INFORMATION GIVEN Start Marker

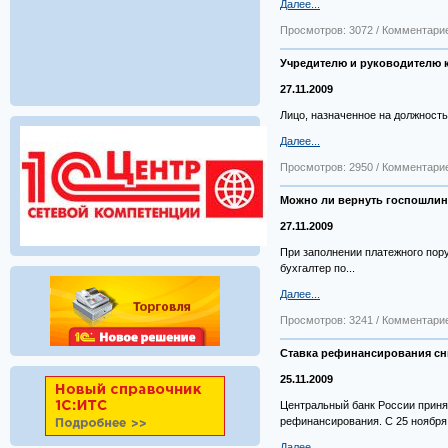
Далее...
Просмотров: 3072 / Комментарие
Учредителю и руководителю 
27.11.2009
Лицо, назначенное на должность
Далее...
Просмотров: 2950 / Комментарие
Можно ли вернуть госпошлин
27.11.2009
При заполнении платежного пор
бухгалтер по...
Далее...
Просмотров: 3241 / Комментарие
Ставка рефинансирования сн
25.11.2009
Центральный банк России приня
рефинансирования. С 25 ноября.
Далее...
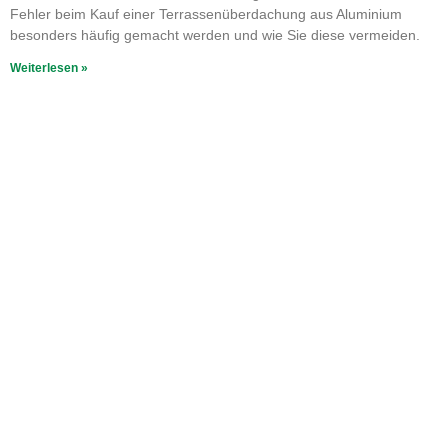
Fehler beim Kauf einer Terrassenüberdachung aus Aluminium
besonders häufig gemacht werden und wie Sie diese vermeiden.
Weiterlesen »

INFORMATION GIVEN End Marker

TO DO
Leave out the pictures and print every line of the data exactly.

OUTPUT FOR THIS EXERCISE
Далее...
Просмотров: 3072 / Комментарие
Учредителю и руководителю 
27.11.2009
Лицо, назначенное на должность
Далее...
Просмотров: 2950 / Комментарие
Можно ли вернуть госпошлин
27.11.2009
При заполнении платежного пор
бухгалтер по...
Далее...
Просмотров: 3241 / Комментарие
Ставка рефинансирования сн
25.11.2009
Центральный банк России приня
рефинансирования. С 25 ноября.
Далее...
Fehler beim Kauf einer Terrassenüberdachung aus Aluminium
besonders häufig gemacht werden und wie Sie diese vermeiden.
Weiterlesen »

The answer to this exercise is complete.